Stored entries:
'''

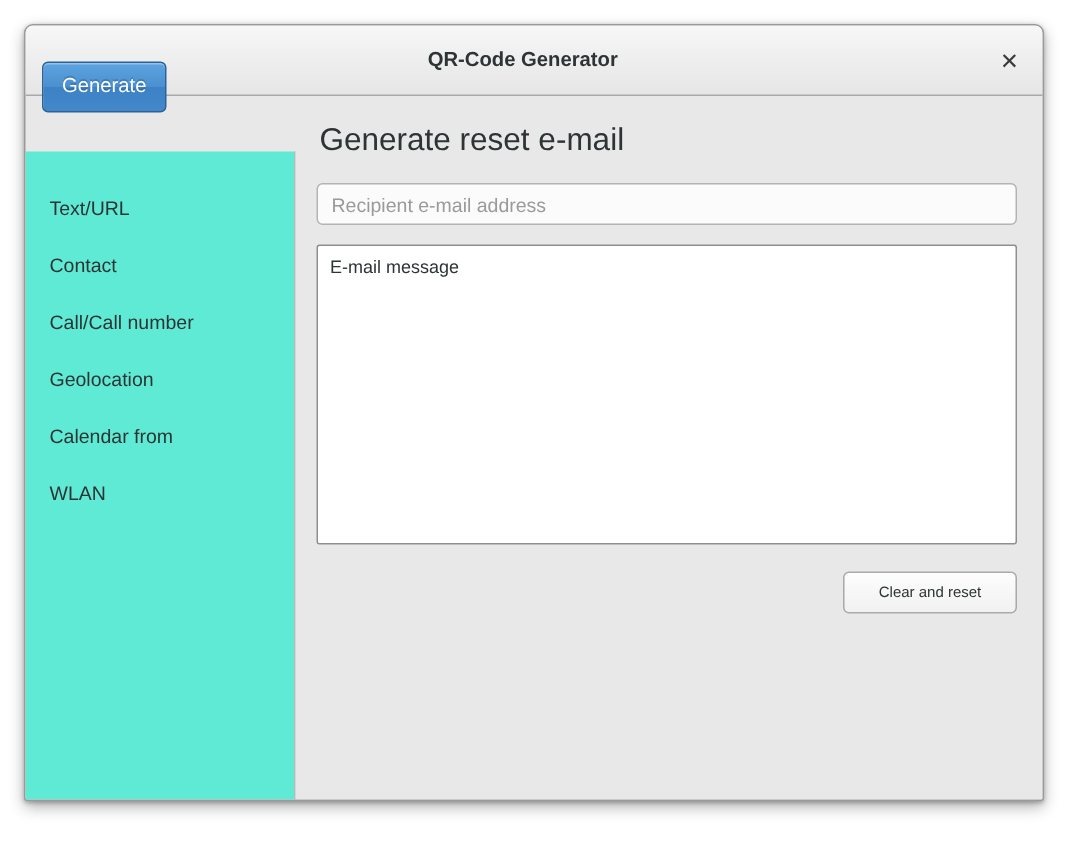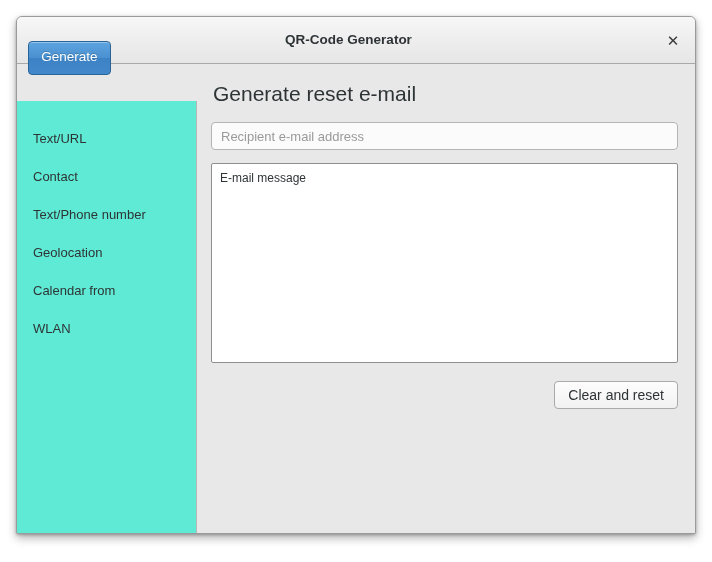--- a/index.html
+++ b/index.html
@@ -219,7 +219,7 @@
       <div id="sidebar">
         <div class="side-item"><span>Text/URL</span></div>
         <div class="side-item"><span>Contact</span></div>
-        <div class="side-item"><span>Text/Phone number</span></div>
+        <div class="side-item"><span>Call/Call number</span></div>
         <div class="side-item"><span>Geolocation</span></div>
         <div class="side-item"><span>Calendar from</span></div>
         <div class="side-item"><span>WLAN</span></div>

'''

Directions for this task: Your task is to copy every line of the entries that contains the string "number".

Task result:
-        <div class="side-item"><span>Text/Phone number</span></div>
+        <div class="side-item"><span>Call/Call number</span></div>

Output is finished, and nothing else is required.